One of the main problems the program was facing was people misusing the bins, which cost Holley a lot of money to sort through the unrecyclable goods.

“We want to work towards a sense of community ownership for the bins because one of the issues with the vendor was that a lot of waste products were being put inside the recycle bins that weren’t recyclables,” Benderson said.

People were putting things like mattresses, televisions and other items that were not able to be recycled. Benderson said people have also been leaving their recyclables where the bins once sat, but that is only causing more issues.

“We just want the community to know we’re trying to get it resolved as fast as we can, and to not put their recyclables at the old sites because they are not going to be recycled,” Benderson said.

Since the city got news of Holley wanting to get out of the business at the first of the year, they have been working at getting what is needed to take over the program for itself.

Benderson said the city has applied for a grant from the Alabama Department of Environmental Management that totals around $90,000.

The grant will be used to purchase a truck, forklift and two balers to put the recyclables into bales.

“The grant from ADEM will allow us to get our own equipment, so we can do it as a city ourselves,” Benderson said. “We’re not so much interested in the profit from it. We just want to provide the service to the community, and once we have all the equipment, then we can do that.
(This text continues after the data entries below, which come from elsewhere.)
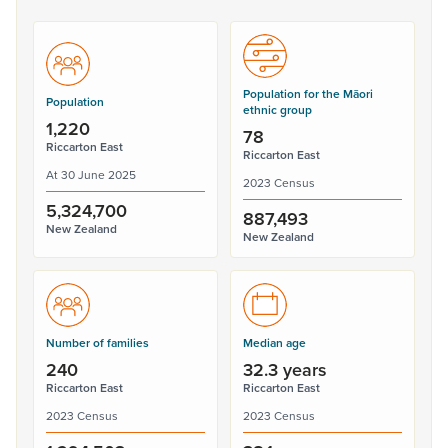
Population for the Māori
Population
ethnic group
1,220
78
Riccarton East
Riccarton East
At 30 June 2025
2023 Census
5,324,700
887,493
New Zealand
New Zealand
Number of families
Median age
240
32.3 years
Riccarton East
Riccarton East
2023 Census
2023 Census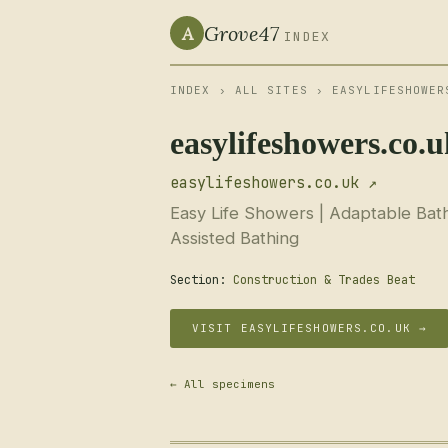
Grove47
A
INDEX
INDEX
›
ALL SITES
› EASYLIFESHOWER
easylifeshowers.co.
easylifeshowers.co.uk ↗
Easy Life Showers | Adaptable Bath
Assisted Bathing
Section:
Construction & Trades Beat
VISIT EASYLIFESHOWERS.CO.UK →
← All specimens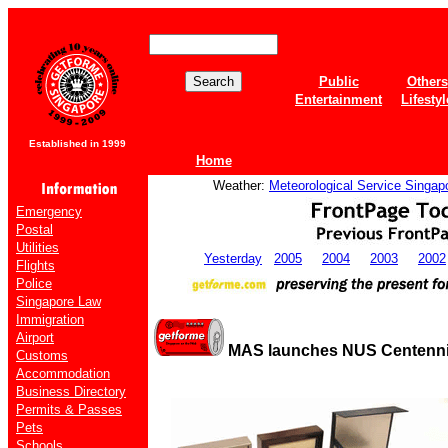
Public
Others
Entertainment
Lifestyl
Established in 1999
Home
Weather:
Meteorological Service Singap
Emergency
Postal
Utilities
Yesterday
2005
2004
2003
2002
Flights
Police
Singapore Law
Immigration
Airport
MAS launches NUS Centenni
Customs
Accommodation
Business Directory
Permits & Passes
Pets
Schools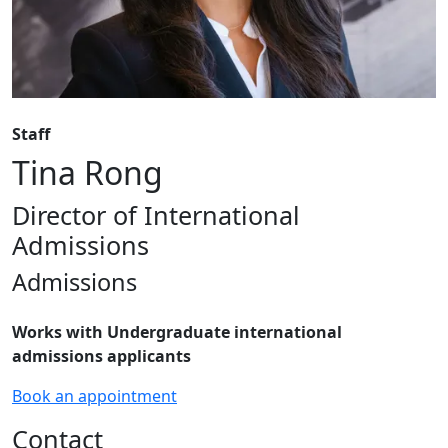
Staff
Tina Rong
Director of International
Admissions
Admissions
Works with
Undergraduate international
admissions
applicants
Book an appointment
Contact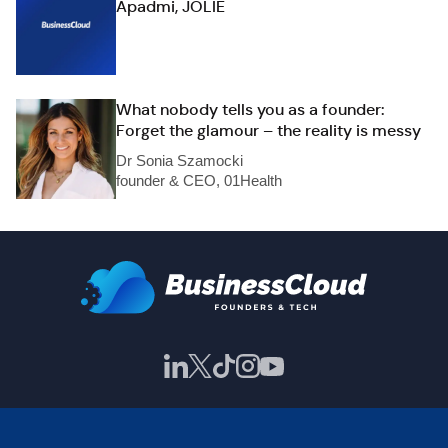
Apadmi, JOLIE
What nobody tells you as a founder:
Forget the glamour – the reality is messy
Dr Sonia Szamocki
founder & CEO, 01Health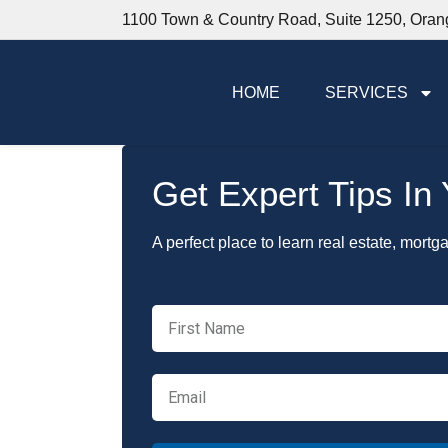
1100 Town & Country Road, Suite 1250, Ora
HOME
SERVICES
Get Expert Tips In
A perfect place to learn real estate, mortg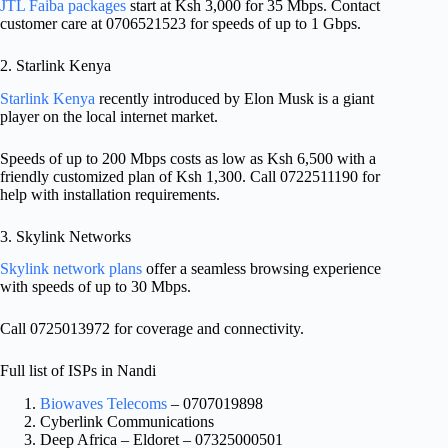
JTL Faiba packages
start at Ksh 3,000 for 35 Mbps. Contact
customer care at 0706521523 for speeds of up to 1 Gbps.
2. Starlink Kenya
Starlink Kenya
recently introduced by Elon Musk is a giant
player on the local internet market.
Speeds of up to 200 Mbps costs as low as Ksh 6,500 with a
friendly customized plan of Ksh 1,300. Call 0722511190 for
help with installation requirements.
3. Skylink Networks
Skylink network plans
offer a seamless browsing experience
with speeds of up to 30 Mbps.
Call 0725013972 for coverage and connectivity.
Full list of ISPs in Nandi
Biowaves Telecoms
– 0707019898
Cyberlink Communications
Deep Africa – Eldoret – 07325000501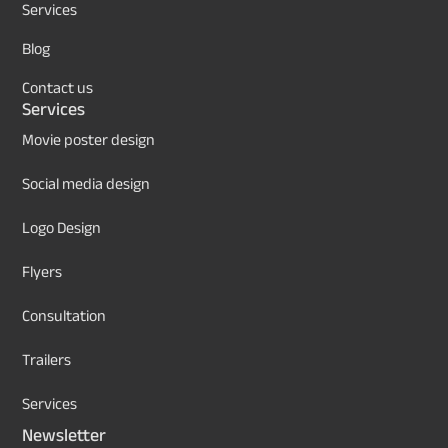
Services
Blog
Contact us
Services
Movie poster design
Social media design
Logo Design
Flyers
Consultation
Trailers
Services
Newsletter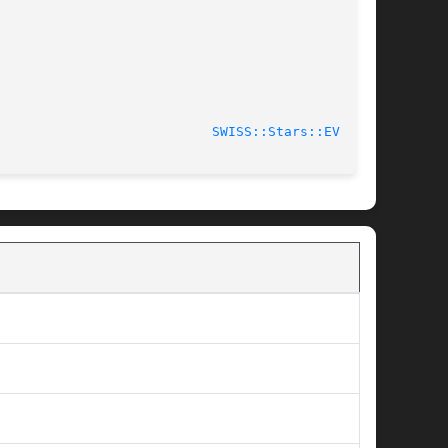
							    2006-01-26						     
SWISS::Stars::EV(3pm)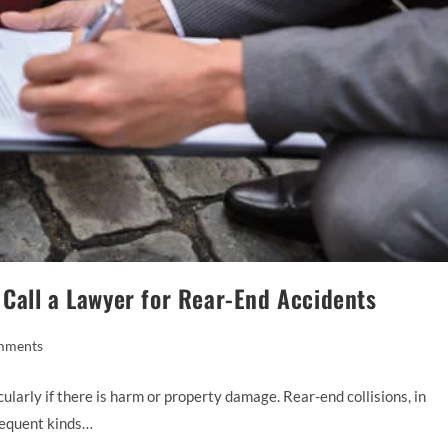
Call a Lawyer for Rear-End Accidents
mments
ularly if there is harm or property damage. Rear-end collisions, in
requent kinds…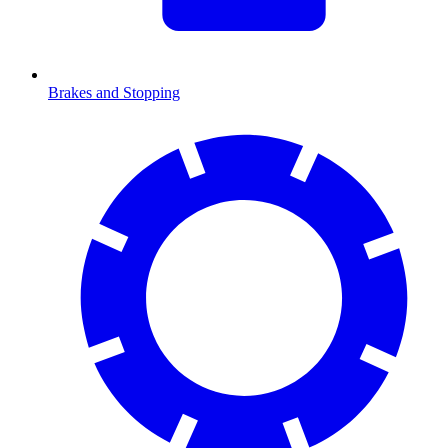
Brakes and Stopping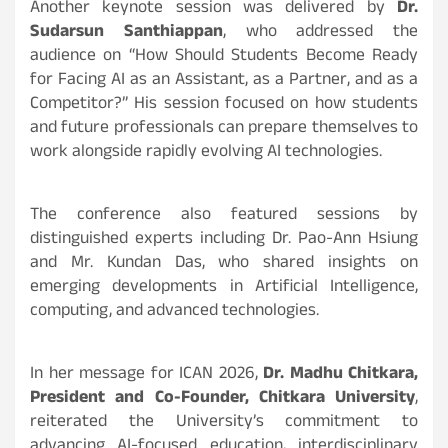
Another keynote session was delivered by
Dr.
Sudarsun Santhiappan
, who addressed the
audience on “How Should Students Become Ready
for Facing AI as an Assistant, as a Partner, and as a
Competitor?” His session focused on how students
and future professionals can prepare themselves to
work alongside rapidly evolving AI technologies.
The conference also featured sessions by
distinguished experts including Dr. Pao-Ann Hsiung
and Mr. Kundan Das, who shared insights on
emerging developments in Artificial Intelligence,
computing, and advanced technologies.
In her message for ICAN 2026,
Dr. Madhu Chitkara,
President and Co-Founder, Chitkara University
,
reiterated the University’s commitment to
advancing AI-focused education, interdisciplinary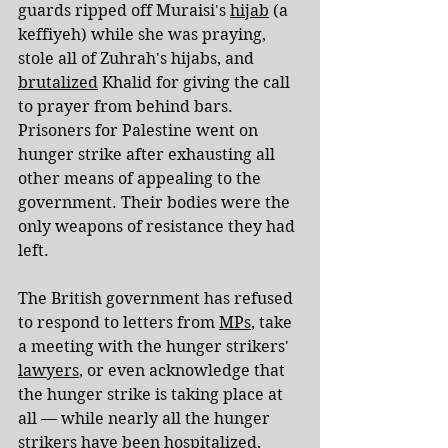
guards ripped off Muraisi's 
hijab
 (a 
keffiyeh) while she was praying, 
stole all of Zuhrah's hijabs, and 
brutalized
 Khalid for giving the call 
to prayer from behind bars. 
Prisoners for Palestine went on 
hunger strike after exhausting all 
other means of appealing to the 
government. Their bodies were the 
only weapons of resistance they had 
left.
The British government has refused 
to respond to letters from 
MPs
, take 
a meeting with the hunger strikers' 
lawyers
, or even acknowledge that 
the hunger strike is taking place at 
all — while nearly all the hunger 
strikers have been hospitalized, 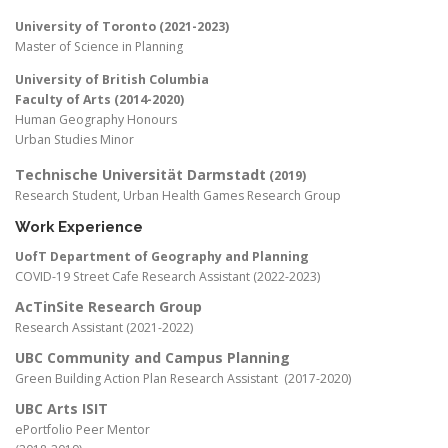
University of Toronto (2021-2023)
Master of Science in Planning
University of British Columbia
Faculty of Arts (2014-2020)
Human Geography Honours
Urban Studies Minor
Technische Universität Darmstadt
(2019)
Research Student, Urban Health Games Research Group
Work Experience
UofT Department of Geography and Planning
COVID-19 Street Cafe Research Assistant (2022-2023)
AcTinSite Research Group
Research Assistant (2021-2022)
UBC Community and Campus Planning
Green Building Action Plan Research Assistant (2017-2020)
UBC Arts ISIT
ePortfolio Peer Mentor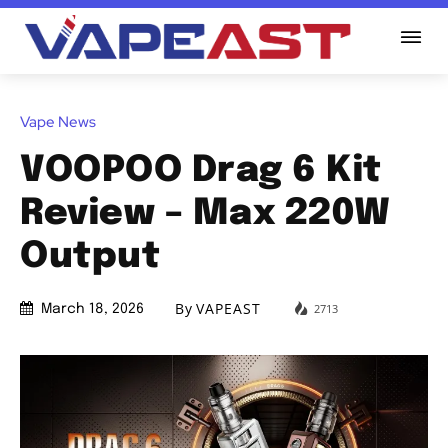
Vape News
VOOPOO Drag 6 Kit
Review – Max 220W
Output
By
VAPEAST
2713
March 18, 2026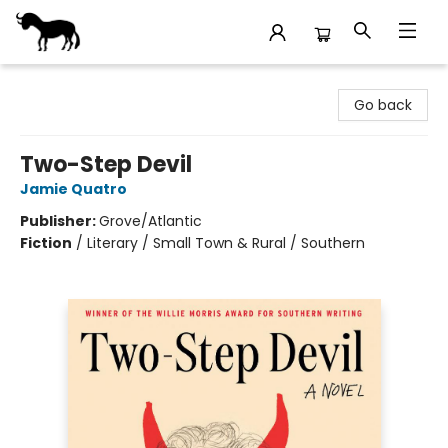
Stories Books & Cafe
Go back
Two-Step Devil
Jamie Quatro
Publisher:
Grove/Atlantic
Fiction
/
Literary / Small Town & Rural / Southern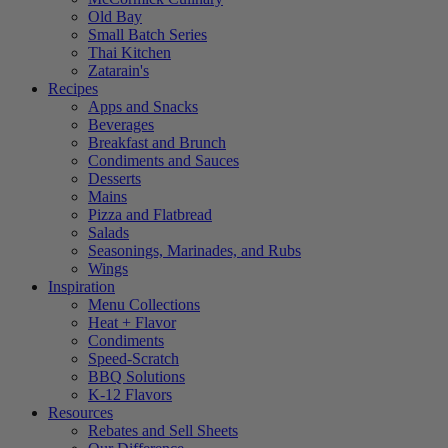
Old Bay
Small Batch Series
Thai Kitchen
Zatarain's
Recipes
Apps and Snacks
Beverages
Breakfast and Brunch
Condiments and Sauces
Desserts
Mains
Pizza and Flatbread
Salads
Seasonings, Marinades, and Rubs
Wings
Inspiration
Menu Collections
Heat + Flavor
Condiments
Speed-Scratch
BBQ Solutions
K-12 Flavors
Resources
Rebates and Sell Sheets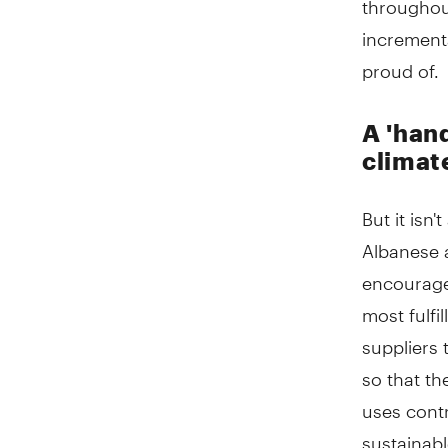
incrementa
proud of.
A 'han
climat
But it isn
Albanese 
encourage
most fulfi
suppliers 
so that th
uses cont
sustainab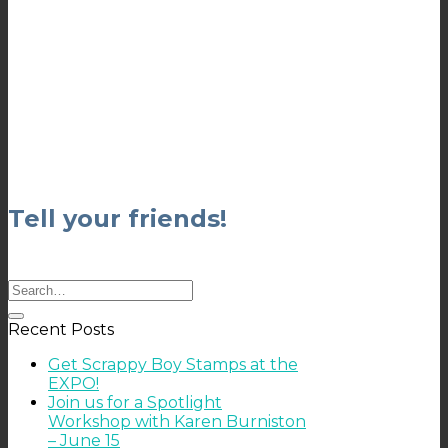
Tell your friends!
Recent Posts
Get Scrappy Boy Stamps at the
EXPO!
Join us for a Spotlight
Workshop with Karen Burniston
– June 15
But until then, we have to find a vendor willing to do it.”

Benderson hoped to have the bins back out by now, but the first round of bids from potential vendors wasn’t acceptable.

He hopes to rebid the program out in the next couple of weeks to try to get the bins back out sometime in June.

Benderson expects to find out about the grant sometime in the fall, and if it is approved then the program will be entirely run by the city and expanded.

“Not only did we have the current service area we were doing, but we were going to add more bins and expand the program, so it was kind of an unfortunate situation,” Benderson said.